Assim, esclarecida a estreita relação entre constitucionalismo, Estado de direito e direitos fundamentais, destacadas as especificidades da hermenêutica constitucional e da concretização das normas de direitos fundamentais, bem como explicitados aspectos relevantes da teoria dos direitos fundamentais, têm-se por consignados os pressupostos teórico-conceituais necessários ao tratamento do tema da investigação criminal e da vedação ao anonimato no sistema jurídico brasileiro. Cumpre, em seguida, tratar especificamente da investigação criminal.

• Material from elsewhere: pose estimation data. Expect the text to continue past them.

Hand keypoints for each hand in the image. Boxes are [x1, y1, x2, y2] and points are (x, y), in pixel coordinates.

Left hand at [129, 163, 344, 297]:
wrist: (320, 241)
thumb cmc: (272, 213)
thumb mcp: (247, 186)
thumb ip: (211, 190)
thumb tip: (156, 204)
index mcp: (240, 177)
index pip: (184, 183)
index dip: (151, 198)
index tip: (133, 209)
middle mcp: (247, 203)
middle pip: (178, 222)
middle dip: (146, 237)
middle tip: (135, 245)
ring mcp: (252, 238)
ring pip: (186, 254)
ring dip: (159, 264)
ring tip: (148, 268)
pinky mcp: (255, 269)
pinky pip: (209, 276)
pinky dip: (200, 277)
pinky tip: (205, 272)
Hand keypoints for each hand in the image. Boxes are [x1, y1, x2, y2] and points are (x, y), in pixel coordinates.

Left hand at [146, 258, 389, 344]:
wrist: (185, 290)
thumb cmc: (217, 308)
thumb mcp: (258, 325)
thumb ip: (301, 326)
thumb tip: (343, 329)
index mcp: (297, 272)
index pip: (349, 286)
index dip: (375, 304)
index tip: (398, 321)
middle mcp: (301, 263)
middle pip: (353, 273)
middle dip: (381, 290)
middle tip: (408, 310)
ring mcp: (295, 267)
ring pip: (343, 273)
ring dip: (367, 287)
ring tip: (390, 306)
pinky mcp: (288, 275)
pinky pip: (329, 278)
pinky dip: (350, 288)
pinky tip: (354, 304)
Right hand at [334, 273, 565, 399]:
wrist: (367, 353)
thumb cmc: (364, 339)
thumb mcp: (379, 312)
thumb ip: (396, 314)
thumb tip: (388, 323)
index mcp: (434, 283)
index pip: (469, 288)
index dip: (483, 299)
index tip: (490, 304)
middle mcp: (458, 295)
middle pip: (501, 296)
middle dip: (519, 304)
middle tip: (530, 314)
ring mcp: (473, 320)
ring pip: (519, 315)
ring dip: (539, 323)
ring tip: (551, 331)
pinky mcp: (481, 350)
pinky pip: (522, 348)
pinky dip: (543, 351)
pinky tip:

3 A INVESTIGAÇÃO CRIMINAL E SEUS FUNDAMENTOS CONSTITUCIONAIS

Um adequado entendimento da relação entre a investigação criminal e a vedação ao anonimato no sistema jurídico brasileiro requer uma noção sobre a atividade investigatória do Estado em geral. Além disso, mostra-se necessária uma compreensão da investigação criminal como específica atividade estatal investigatória. Como se adota a perspectiva do sistema jurídico brasileiro, também é indispensável expor os contornos da investigação criminal no Brasil. Revela-se essencial, ainda, apontar e explicar os fundamentos constitucionais da investigação criminal no sistema jurídico brasileiro.